Inflammasomes: molecular regulation and implications for metabolic and cognitive diseases

Abstract

Inflammasomes are specialized signaling platforms critical for the regulation of innate immune and inflammatory responses. Various NLR family members (i.e., NLRP1, NLRP3, and IPAF) as well as the PYHIN family member AIM2 can form inflammasome complexes. These multi-protein complexes activate inflammatory caspases (i.e., caspase-1) which in turn catalyze the maturation of select pro-inflammatory cytokines, including interleukin (IL)-1β and IL-18. Activation of the NLRP3 inflammasome typically requires two initiating signals. Toll-like receptor (TLR) and NOD-like receptor (NLR) agonists activate the transcription of pro-inflammatory cytokine genes through an NF-κB-dependent priming signal.

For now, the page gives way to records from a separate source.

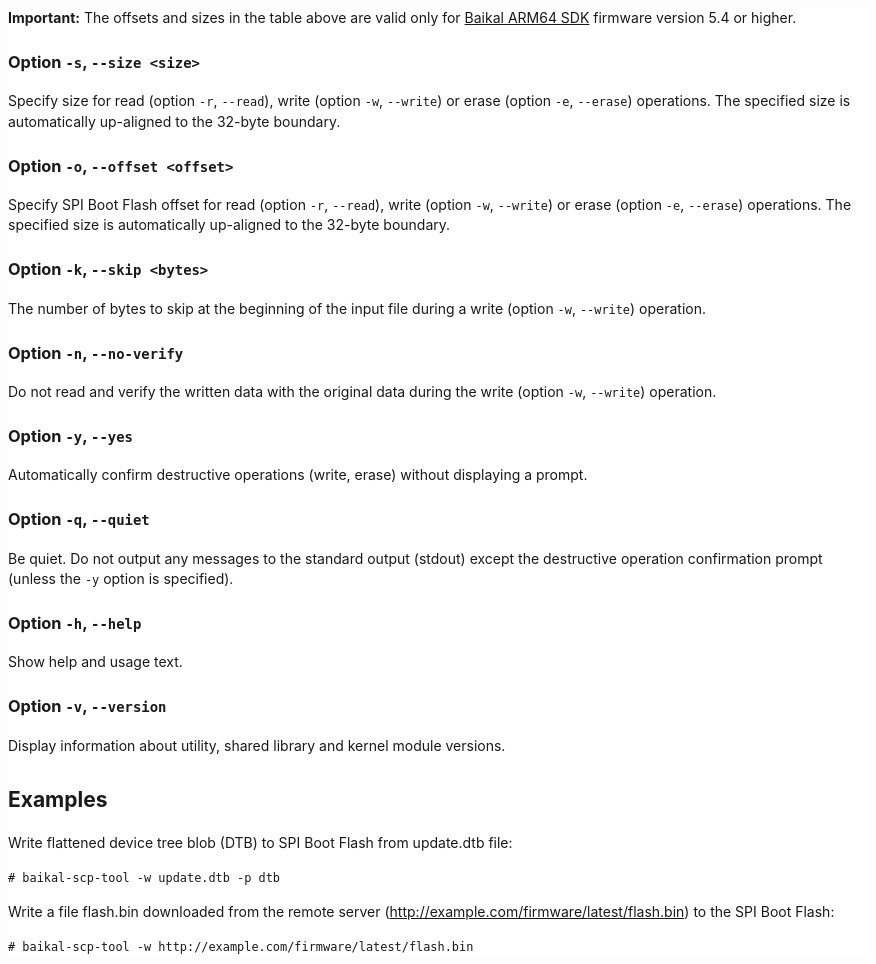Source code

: **Important:** The offsets and sizes in the table above are valid only for [Baikal ARM64 SDK](https://www.baikalelectronics.ru/products/238/) firmware version 5.4 or higher.

### Option `-s`, `--size <size>`

Specify size for read (option `-r`, `--read`), write (option `-w`, `--write`) or erase (option `-e`, `--erase`) operations. The specified size is automatically up-aligned to the 32-byte boundary.

### Option `-o`, `--offset <offset>`

Specify SPI Boot Flash offset for read (option `-r`, `--read`), write (option `-w`, `--write`) or erase (option `-e`, `--erase`) operations. The specified size is automatically up-aligned to the 32-byte boundary.

### Option `-k`, `--skip <bytes>`

The number of bytes to skip at the beginning of the input file during a write (option `-w`, `--write`) operation.

### Option `-n`, `--no-verify`

Do not read and verify the written data with the original data during the write (option `-w`, `--write`) operation.

### Option `-y`, `--yes`

Automatically confirm destructive operations (write, erase) without displaying a prompt.

### Option `-q`, `--quiet`

Be quiet. Do not output any messages to the standard output (stdout) except the destructive operation confirmation prompt (unless the `-y` option is specified).

### Option `-h`, `--help`

Show help and usage text.

### Option `-v`, `--version`

Display information about utility, shared library and kernel module versions.

## Examples

Write flattened device tree blob (DTB) to SPI Boot Flash from update.dtb file:

```
# baikal-scp-tool -w update.dtb -p dtb
```

Write a file flash.bin downloaded from the remote server (http://example.com/firmware/latest/flash.bin) to the SPI Boot Flash:

```
# baikal-scp-tool -w http://example.com/firmware/latest/flash.bin
```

Following exposure to extracellular ATP, stimulation of the P2X purinoreceptor-7 (P2X7R), which results in K(+) efflux, is required as a second signal for NLRP3 inflammasome formation. Alternative models for NLRP3 activation involve lysosomal destabilization and phagocytic NADPH oxidase and/or mitochondria-dependent reactive oxygen species (ROS) production. In this review we examine regulatory mechanisms that activate the NLRP3 inflammasome pathway. Furthermore, we discuss the potential roles of NLRP3 in metabolic and cognitive diseases, including obesity, type 2 diabetes mellitus, Alzheimer's disease, and major depressive disorder. Novel therapeutics involving inflammasome activation may result in possible clinical applications in the near future.

Fig. 1.

The NLRP3 inflammasome regulates the caspase-1 dependent maturation and secretion of pro-inflammatory cytokines. Activation of the NLRP3 inflammasome typically requires a bimodal signaling pathway. A Toll-like receptor (TLR)-dependent priming step activates the NF-κB-dependent transcription of NLRP3 and the pro-forms of the pro-inflammatory cytokines (i.e., IL-1β and IL-18). A second signal involves the activation of the P2X₇R receptor by stimulation with exogenous ATP, which triggers potassium ion (K⁺) efflux. Oligomerization of NLRP3 is followed by recruitment of the adaptor molecule ASC and the pro-form of caspase-1, leading to the activation (cleavage) of caspase-1. Activated caspase-1 in turn catalyzes the cleavage of IL-1β and IL-18. The NLRP3 inflammsome may be activated by agents that cause mitochondrial dysfunction, leading to the generation of mitochondrial reactive oxygen species (ROS). Furthermore, the NLRP3 inflammasome may be activated by particulates such as monosodium urate or silica, in a mechanism that may involve disruption of the lysosomes.

Fig. 2.

NLRP3 has been implicated in pro-pathogenic responses related to several human diseases, including neurocognitive disorders and metabolic disorders, although the mechanisms remain incompletely clear. Neurons and astrocytes may represent targets of NLRP3-dependent inflammatory processes, leading to the promotion of neurocognitive disorders. Adipocyte differentiation and growth have been linked to NLRP3-dependent processes in obesity. Hepatic insulin resistance and inflammation may also be mediated in part by NLRP3-dependent inflammation.